Source: NCUA 5300 Call Report; FINASENSE analysis.
Earnings
Sixth consecutive quarterly increase; highest in the dataset
The NIM improvement continues to draw from both sides of the spread. Cost of funds declined to 1.81% of average assets (annualized), down from 1.83% in Q1 — extending the downward trend that began after the 1.90% peak in Q4 2024. With the seasonal deposit surge now behind, the funding cost relief is shifting from volume-driven (Q1's deposit inflow) to rate-driven (maturing high-rate certificates rolling into lower replacement rates).
The earnings picture is bifurcated by size. The $500M–$1B tier is the relative underperformer at 61 bps ROAA, squeezed between the margin advantages of larger institutions and the cost discipline of smaller ones. The over-$10B cohort posts 79 bps despite carrying the highest delinquency — a function of scale-driven fee income and NIM advantages from larger, more diversified balance sheets.
Source: NCUA 5300 Call Report; FINASENSE analysis.
Source: NCUA 5300 Call Report; FINASENSE analysis.
Loan Growth & Composition
Strongest QoQ expansion in the dataset
The system-wide loans-to-assets ratio ticked up to 70.63%, continuing its multi-year climb. The acceleration in loan growth is broad-based, which distinguishes it from prior quarters where growth was concentrated in the largest institutions. Whether this reflects genuine demand recovery or a loosening of underwriting standards in a competitive rate environment bears monitoring — particularly as delinquency ratios are simultaneously rising.

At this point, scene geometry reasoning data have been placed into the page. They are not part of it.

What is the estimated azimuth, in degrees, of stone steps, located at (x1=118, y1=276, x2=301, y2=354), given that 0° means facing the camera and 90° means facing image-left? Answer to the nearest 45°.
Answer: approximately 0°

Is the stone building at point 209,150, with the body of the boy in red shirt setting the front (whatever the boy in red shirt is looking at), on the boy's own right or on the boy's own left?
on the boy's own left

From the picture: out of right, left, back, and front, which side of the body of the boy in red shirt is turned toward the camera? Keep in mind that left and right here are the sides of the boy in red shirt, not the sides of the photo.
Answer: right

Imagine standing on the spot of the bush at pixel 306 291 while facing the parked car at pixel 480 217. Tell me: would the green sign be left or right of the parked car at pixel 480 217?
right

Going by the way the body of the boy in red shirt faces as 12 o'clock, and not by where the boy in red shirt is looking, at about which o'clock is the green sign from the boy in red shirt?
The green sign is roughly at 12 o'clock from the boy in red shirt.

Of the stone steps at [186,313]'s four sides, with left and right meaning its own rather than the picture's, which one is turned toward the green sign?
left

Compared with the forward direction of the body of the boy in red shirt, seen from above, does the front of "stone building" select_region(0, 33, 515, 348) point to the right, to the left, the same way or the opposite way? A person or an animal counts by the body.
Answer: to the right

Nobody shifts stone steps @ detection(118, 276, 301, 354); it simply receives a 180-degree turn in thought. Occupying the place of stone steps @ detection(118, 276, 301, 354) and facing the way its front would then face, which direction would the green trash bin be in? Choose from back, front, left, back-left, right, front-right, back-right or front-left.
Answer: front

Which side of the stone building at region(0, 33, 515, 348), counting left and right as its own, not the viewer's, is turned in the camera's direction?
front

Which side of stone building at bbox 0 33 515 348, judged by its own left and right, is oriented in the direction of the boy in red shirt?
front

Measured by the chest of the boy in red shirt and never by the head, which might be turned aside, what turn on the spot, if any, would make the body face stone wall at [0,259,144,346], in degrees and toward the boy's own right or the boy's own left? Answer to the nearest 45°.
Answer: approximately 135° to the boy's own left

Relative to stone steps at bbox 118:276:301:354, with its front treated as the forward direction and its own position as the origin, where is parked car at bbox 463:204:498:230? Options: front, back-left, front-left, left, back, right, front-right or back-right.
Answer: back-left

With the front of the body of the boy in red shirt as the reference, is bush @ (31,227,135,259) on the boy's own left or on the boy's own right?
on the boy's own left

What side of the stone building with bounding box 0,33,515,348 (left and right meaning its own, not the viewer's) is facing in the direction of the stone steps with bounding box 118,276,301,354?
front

Source: NCUA 5300 Call Report; FINASENSE analysis.
Source: NCUA 5300 Call Report; FINASENSE analysis.
Liquidity
Rising as loan growth outpaces deposit and asset growth
The Q1 liquidity cushion is being consumed. Borrowing reliance ticked up to 3.97% from 3.87% as institutions added $2.7 billion in wholesale funding to support loan growth that deposit inflows couldn't match. The cash buffer — cash and deposits as a share of total assets — dropped 105 bps to 9.43%, unwinding much of the Q1 seasonal improvement. The largest credit unions run the highest loans-to-assets ratios at 73%, while institutions under $100M sit at 53%.
If loan demand remains strong while deposit growth stalls near the 0.22% QoQ pace of this quarter, the funding gap will widen. Credit unions will need to draw down investment portfolios, increase borrowings, or compete more aggressively on deposit rates — each of which either compresses liquidity buffers, raises funding costs, or both. The speed of this reversal — from the healthiest liquidity reading in the dataset in Q1 to a clearly tightening position in Q2 — underscores how quickly the seasonal deposit cushion dissipates when loan origination pipelines are running at full capacity.

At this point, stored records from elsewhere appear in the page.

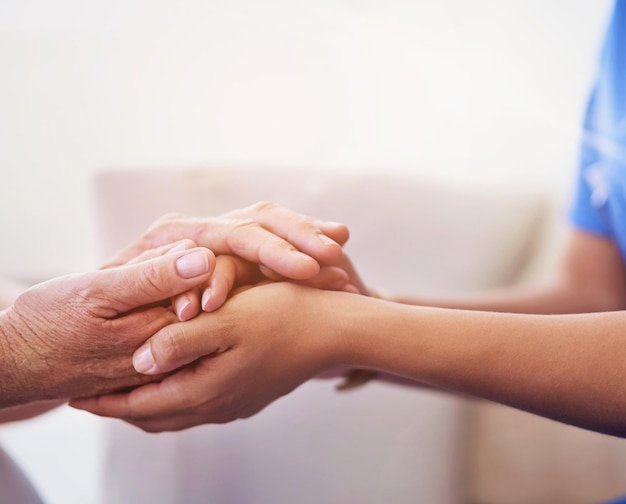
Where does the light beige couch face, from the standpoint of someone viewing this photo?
facing the viewer
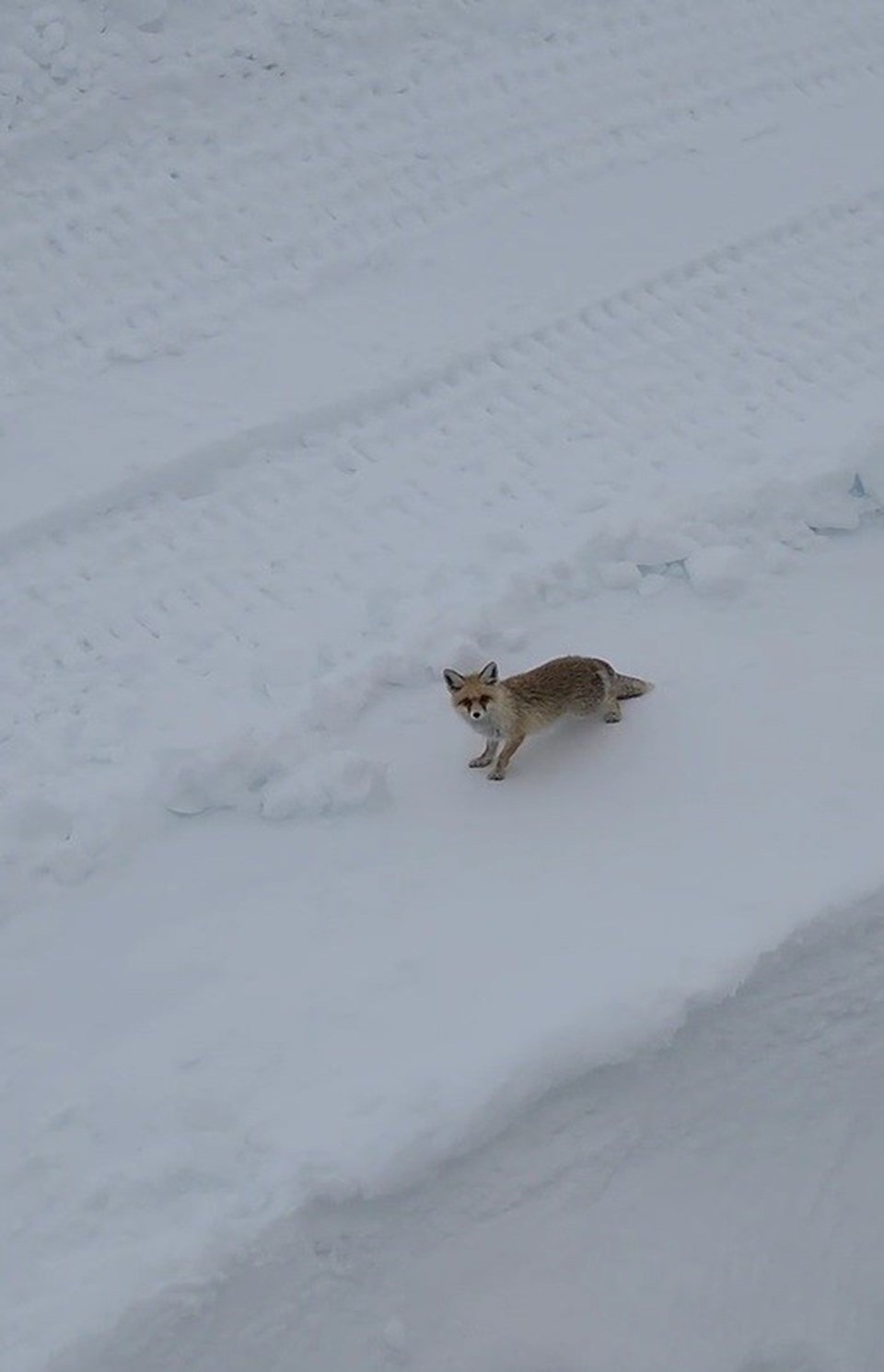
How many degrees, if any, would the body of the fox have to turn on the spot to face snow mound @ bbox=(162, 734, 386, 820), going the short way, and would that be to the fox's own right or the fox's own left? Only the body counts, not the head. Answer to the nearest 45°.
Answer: approximately 45° to the fox's own right

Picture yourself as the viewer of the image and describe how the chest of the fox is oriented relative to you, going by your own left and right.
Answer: facing the viewer and to the left of the viewer
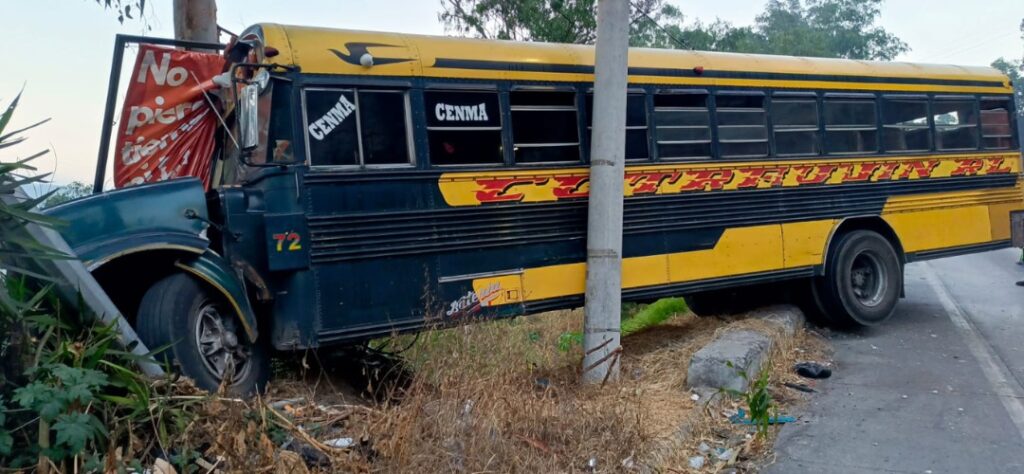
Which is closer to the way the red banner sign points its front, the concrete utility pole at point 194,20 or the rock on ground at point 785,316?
the rock on ground

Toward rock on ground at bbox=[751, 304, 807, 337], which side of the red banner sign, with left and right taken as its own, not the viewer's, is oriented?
left

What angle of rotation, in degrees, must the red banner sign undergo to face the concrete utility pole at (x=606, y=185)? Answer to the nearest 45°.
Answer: approximately 90° to its left

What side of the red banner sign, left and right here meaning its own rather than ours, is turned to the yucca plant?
front

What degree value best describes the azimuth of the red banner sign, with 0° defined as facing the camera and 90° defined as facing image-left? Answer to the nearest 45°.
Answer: approximately 0°

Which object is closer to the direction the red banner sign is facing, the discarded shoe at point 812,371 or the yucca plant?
the yucca plant

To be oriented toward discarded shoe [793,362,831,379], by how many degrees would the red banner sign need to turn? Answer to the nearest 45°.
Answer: approximately 90° to its left

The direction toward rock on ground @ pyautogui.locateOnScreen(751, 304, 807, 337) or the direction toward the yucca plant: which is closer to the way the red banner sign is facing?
the yucca plant

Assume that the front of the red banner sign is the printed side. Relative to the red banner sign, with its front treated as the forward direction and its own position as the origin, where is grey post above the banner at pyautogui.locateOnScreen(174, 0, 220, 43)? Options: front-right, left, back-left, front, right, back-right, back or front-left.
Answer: back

Source: NCUA 5300 Call Report; FINASENSE analysis.
Standardized Data Table — Q2 2025
Key CAMELS-aligned metrics by asset-size cohort for the quarter ending June 30, 2025. Income-based ratios annualized from 6-month YTD figures. Growth rates are single-quarter (QoQ).
Notable Moves This Quarter
- Pressure: Delinquency approaching 1% — The system-wide 60+ day delinquency ratio hit 0.90%, the highest in the 10-quarter dataset. The over-$10B cohort's 1.25% is now 35 bps above the system average. Year-over-year, every asset tier is showing deterioration.

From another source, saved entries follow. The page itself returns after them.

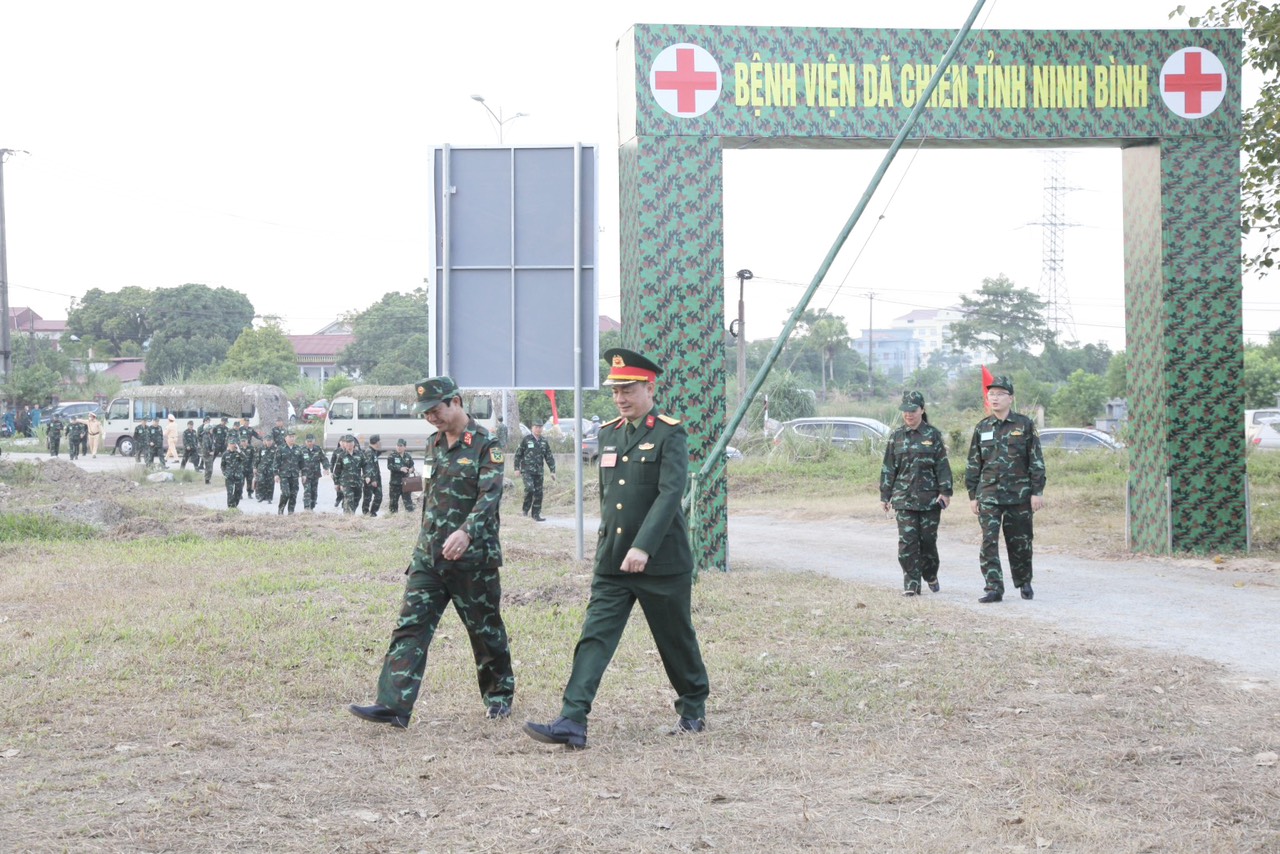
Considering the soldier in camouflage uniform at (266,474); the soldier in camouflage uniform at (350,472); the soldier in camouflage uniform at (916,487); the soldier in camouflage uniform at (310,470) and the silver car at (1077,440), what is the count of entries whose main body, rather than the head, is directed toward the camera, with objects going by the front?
4

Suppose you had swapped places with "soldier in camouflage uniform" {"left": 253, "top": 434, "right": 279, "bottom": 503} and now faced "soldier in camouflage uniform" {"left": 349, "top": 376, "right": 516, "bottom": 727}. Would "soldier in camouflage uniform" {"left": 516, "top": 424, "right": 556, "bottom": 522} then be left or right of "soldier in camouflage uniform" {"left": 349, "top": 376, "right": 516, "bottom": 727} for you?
left

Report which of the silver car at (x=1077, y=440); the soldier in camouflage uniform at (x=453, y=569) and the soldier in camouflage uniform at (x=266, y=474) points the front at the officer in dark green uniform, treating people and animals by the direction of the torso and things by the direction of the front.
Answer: the soldier in camouflage uniform at (x=266, y=474)

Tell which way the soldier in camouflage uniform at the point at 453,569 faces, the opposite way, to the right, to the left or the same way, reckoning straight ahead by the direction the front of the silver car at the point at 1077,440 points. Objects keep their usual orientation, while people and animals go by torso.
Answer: to the right

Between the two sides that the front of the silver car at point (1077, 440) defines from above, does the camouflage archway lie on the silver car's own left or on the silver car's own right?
on the silver car's own right

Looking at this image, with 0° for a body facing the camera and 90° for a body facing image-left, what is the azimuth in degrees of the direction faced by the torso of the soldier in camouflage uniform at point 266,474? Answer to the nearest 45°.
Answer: approximately 0°
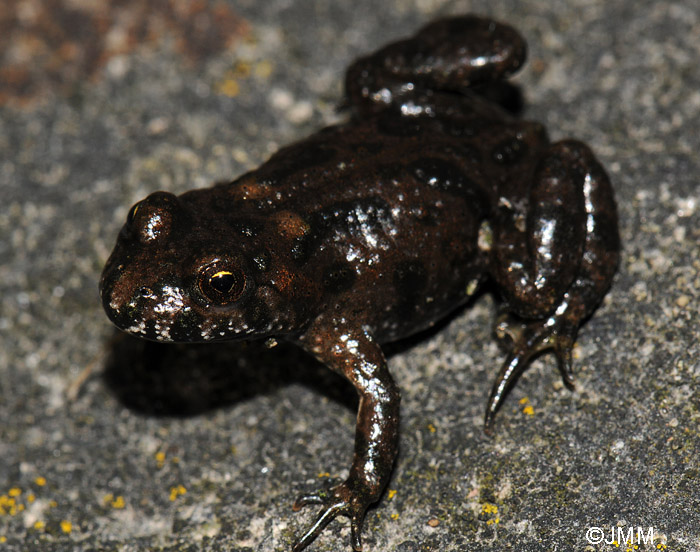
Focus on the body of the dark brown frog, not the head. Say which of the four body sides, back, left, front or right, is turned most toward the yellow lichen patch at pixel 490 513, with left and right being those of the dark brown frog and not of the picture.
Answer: left

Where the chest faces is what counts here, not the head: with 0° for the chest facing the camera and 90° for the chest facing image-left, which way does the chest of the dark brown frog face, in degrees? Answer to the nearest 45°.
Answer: approximately 45°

- Watch: Loan growth broad-based and accelerating — The 1.80% QoQ expansion is the strongest in the dataset and spans all five cohorts. Strong loan demand concurrent with rising delinquency is a combination that warrants underwriting scrutiny.
- Watch: Deposit growth stalling — Shares grew just 0.22% QoQ, well below the 1.80% loan growth. If this divergence persists, funding pressure will build — particularly for institutions already running elevated loans-to-assets ratios.
- Favorable: NIM recovery extending — NIM rose to 3.28% from 3.24%, the sixth consecutive quarterly increase since the 2.97% trough in 4Q23. The margin recovery is now well-established, though the benefit to bottom-line earnings is being partially offset by rising provision expense.